En Inde du Sud, la politique est un jeu d’acteurs
En Inde du Sud, la politique est un jeu d’acteurs
M le magazine du Monde
La star de cinéma Rajinikanth a créé son propre parti politique en vue des élections régionales de 2021. Son projet : réconcilier le spirituel et la politique.
Rajinikanth lors d’une rencontre avec des fans, le 29 décembre 2017 à Chennai. Deux jours plus tard, la superstar du cinéma tamoul a créé son propre parti au Tamil Nadu, en vue du prochain scrutin régional de 2021. / Arun Sankar/AFP
Rajinikanth, de son vrai nom Shivaji Rao Gaekwad, le plus grand héros du cinéma tamoul de tous les temps, s’est donné pour mission de réconcilier le spirituel et la politique. Une façon de justifier sa descente dans l’arène électorale de la République laïque indienne. Le monstre sacré du septième art aura attendu de fêter ses 67 ans pour lancer un nouveau parti le 31 décembre, à Chennai (ancienne Madras), après une carrière d’acteur phénoménale, marquée par plus de 175 films.
Dans ses films, Rajinikanth joue les superhéros
Kabali Tamil Movie Official Trailer Rajinikanth
Durée : 01:30
La question est de savoir si les 72 millions d’habitants du Tamil Nadu sont demandeurs de cette ébauche de programme. « Le spirituel était la grande idée de Gandhi pour purifier la politique, on sait comment ça a fini », fait remarquer avec perfidie le poète Makarand Paranjape, professeur d’anglais à l’université Jawaharlal Nehru de Delhi.
« Thalaiva » (le « boss », en tamoul) dispose d’une belle rampe de lancement : plus de 50 000 associations font actuellement sa promotion, ce qui pourrait rassembler en son nom « dix millions de voix » lors du prochain scrutin régional fixé à 2021, calcule Makarand Paranjape. Maligne, la mégastar a obtenu la bénédiction du BJP, le parti (de droite nationaliste) de Narendra Modi, dont la popularité est toujours au zénith au niveau national mais qui brille par son absence dans le sud du pays. Rajinikanth espère aussi tirer profit des déchirements de la classe dirigeante locale.
Combattre la corruption sur grand écran
« La politique est pourrie et la démocratie n’existe plus, estime-t-il, si je ne me lançais pas maintenant, je me sentirais coupable jusqu’à mon dernier souffle. » Depuis la mort prématurée en décembre 2016 de Jayalalithaa, chef du gouvernement du Tamil Nadu, le parti au pouvoir (AIADMK) est en pleine déliquescence tandis que, dans l’opposition, le DMK est dirigé par Karunanidhi, un vieillard de 93 ans en chaise roulante.

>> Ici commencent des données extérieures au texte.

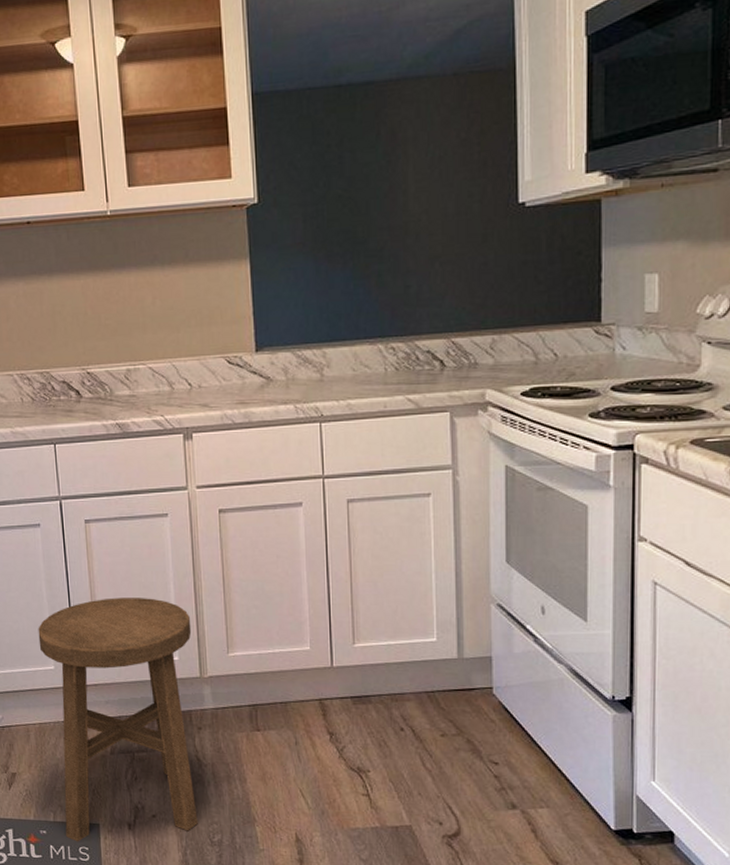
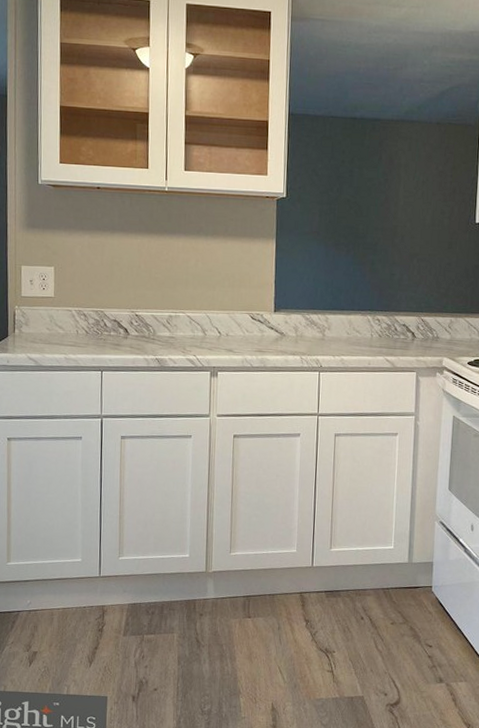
stool: present [38,598,198,842] -> none [70,502,203,713]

L’atout principal de Rajinikanth est d’appartenir à la grande famille de Kollywood, l’industrie du cinéma tamoul dont les studios, situés dans le quartier de Kodambakkam, à Chennai, font naître d’invraisemblables vocations politiques chez les créateurs ou interprètes de personnages connus pour combattre sur grand écran la corruption au profit des masses. Ainsi des trois derniers chefs de gouvernement du Tamil Nadu : Karunanidhi, qui a occupé le poste cinq fois entre 1969 et 2011, était scénariste de profession ; Jayalalithaa, qui a été cinq fois ministre en chef entre 1991 et 2016, était une comédienne archi-adulée ; et son mentor, M.G. Ramachandran, fondateur de l’AIADMK et trois fois chef de l’exécutif entre 1977 et 1987, était lui aussi acteur.
« Ce phénomène unique est enraciné dans la psyché du Tamil Nadu : les gens d’ici ont un goût particulier pour les personnages cultes qui incarnent des rôles mythiques à l’écran », explique la critique de cinéma Shubhra Gupta. « Les films sont des machines à propagande qui permettent de catapulter ces stars dans la sphère politique », souligne Anbumani, historien du cinéma. Pour convertir ses fans en électeurs, Rajinikanth peut compter sur son style immensément populaire. « Reste à trouver de la substance », prévient néanmoins K. Venkataramanan, chroniqueur à The Hindu, le grand quotidien de Chennai.